Syracuse may have been 9-2 entering the game and recognized as one of the better teams in college football, but many still expected a supremely talented Colorado squad to run all over them in the 1993 Fiesta Bowl. The Buffaloes spent nearly the entire season ranked in the top-15, and only had one loss entering the bowl.
That team had Kordell Stewart, Rashaan Salaam (who would win the Heisman Trophy two seasons later), Michael Westbrook, Deon Figures and many other talented players. Syracuse came in as clear underdogs.
But the Orange were physical and showed they were up to the task with a 26-22 victory to stun many. The Syracuse players, however, didn’t view it that way.
”The thing was, we didn’t look at it like an upset,” Syracuse starting quarterback Marvin Graves said. “We felt like the score was too close. I think they underestimated us. We went down there to handle business because we didn’t feel like people respected us. Especially the bigger schools. We had a chip on our shoulder that we could play with the best. We had played with the best. We felt like we let one against Miami go.
”We felt like those guys were cocky when we would see them out and about. We felt like we wanted to let them know that we were going to put it on them. When you put on the tape before that game, we were at midfield ready to go at it. It was a big time college football game. I think we out-physicaled them that game and made plays that they didn’t expect us to make.”
Syracuse went into halftime trailing 7-6. But the Orange used a 20-point third quarter to break the game open.
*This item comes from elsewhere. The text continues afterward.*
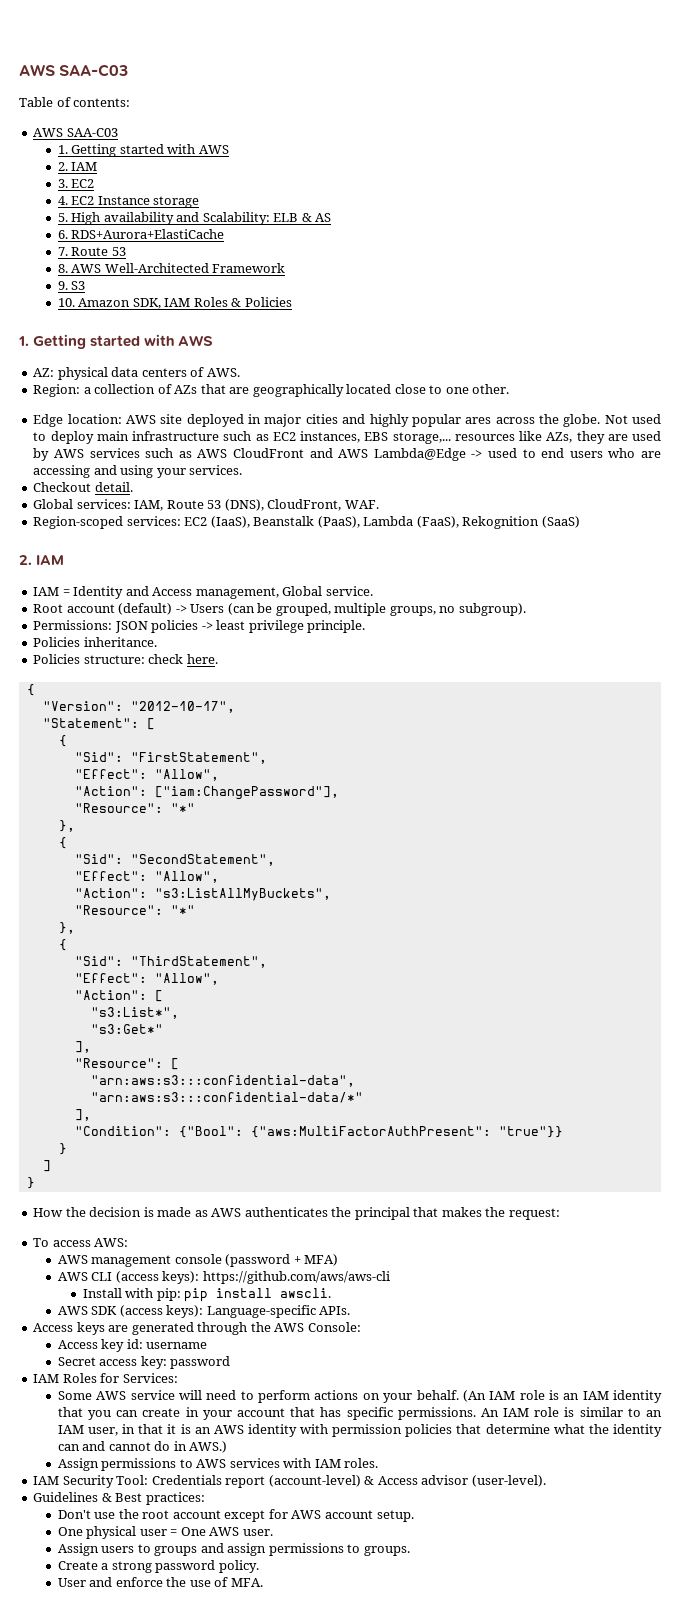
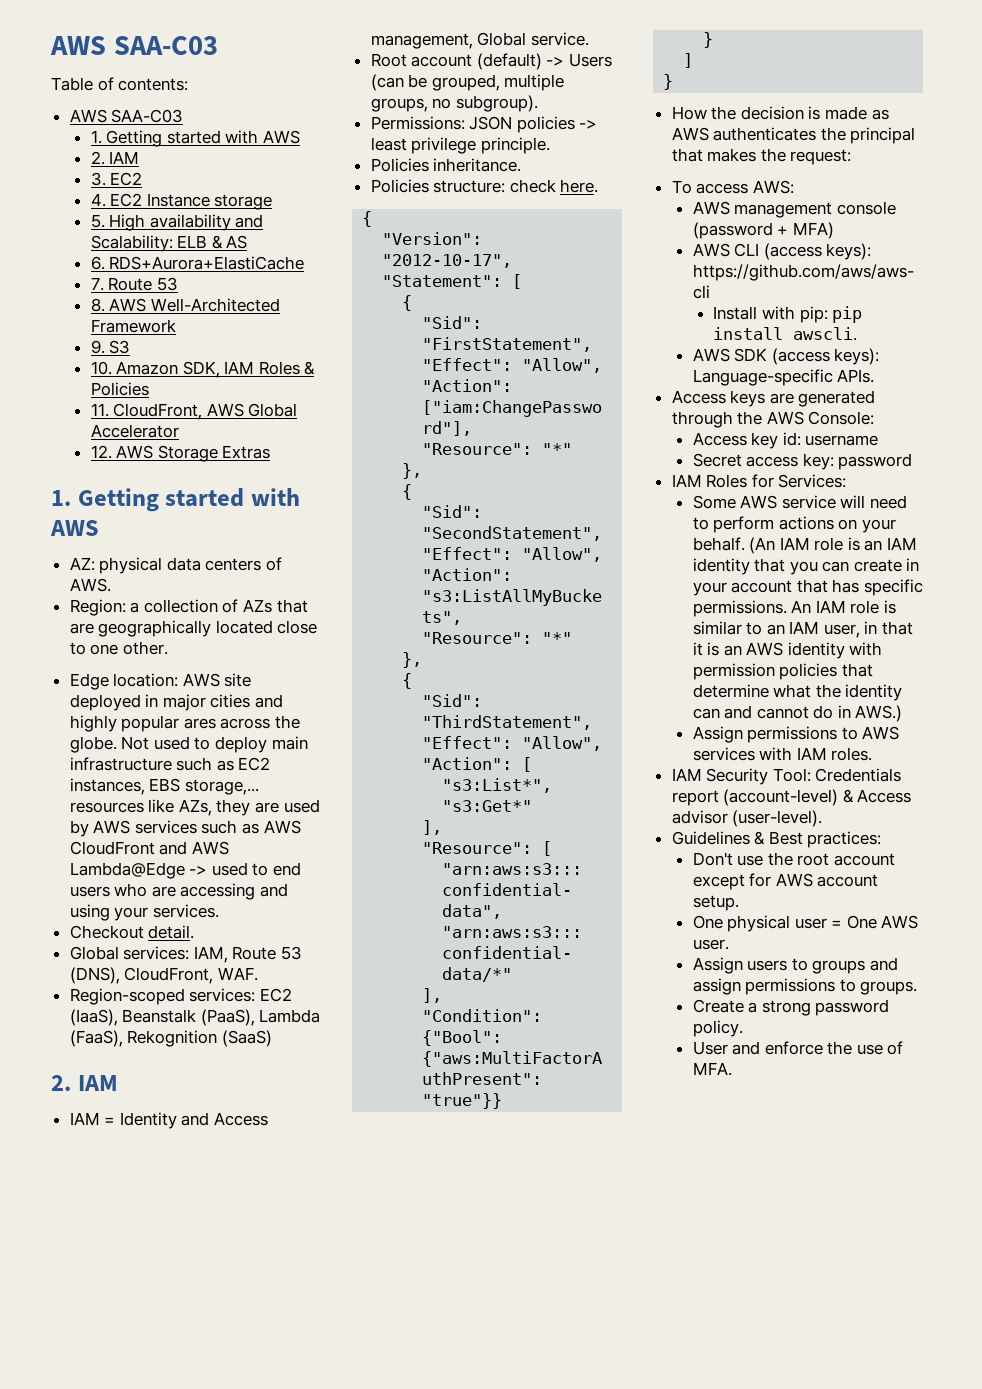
(292, 302) none -> [90,403,298,420] [90,424,179,438] [90,445,271,462] // 11. CloudFront, AWS Global Accelerator // 12. AWS Storage Extras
It was two drives in the third quarter, capped by a David Walker 13-yard touchdown run and Graves 28-yard scoring scamper, that gave Syracuse a 19-10 lead.
But after Colorado trimmed the lead to just three after a Kordell Stewart touchdown pass, Kirby Dar Dar took a Qadry Ismail handoff on the ensuing kickoff and went 100-yards to the house that all-but sealed the victory.
It was the two scoring drives in the third quarter that Graves believes really showed that Syracuse could play with Colorado.
”I remember it was in the second half,” Graves said. “We knew we could play with them. I mean they were good. They were big, they were fast and they were actually better than what we saw on film. We thought they were good and definitely respected them. But the film didn’t really tell the whole story about how physical these guys were, how fast these guys were and how talented these guys were.
”I remember in the second half we put together a couple back-to-back drives. We basically just went down the field on them and took all the momentum. We went back and forth, but we came out and were able to make a few more plays. Then the defense sealed the deal at the end.”
Graves won offensive player of the game for his efforts, and the team got a win that they would remember for the rest of their lives.
”We were excited,” Graves said. “We came down there to win. The locker room was very excited. It was just a joyous occasion because we set up to accomplish a goal and no one thought we could do it except our S.U. fans. We knew if we played our game, we were going to put on a show and that’s what we did. That’s a very good football team so we were excited.
”The coaches were excited. We had a great time. That was a memory from the equipment guys to the last guy on the roster will share those things for the rest of our lives. We wanted to let people know that Syracuse wasn’t just a basketball school but a powerhouse to be reckoned with in football as well.”
Syracuse finished the season 10-2 after the win and were ranked 6th in the final Associated Press Poll.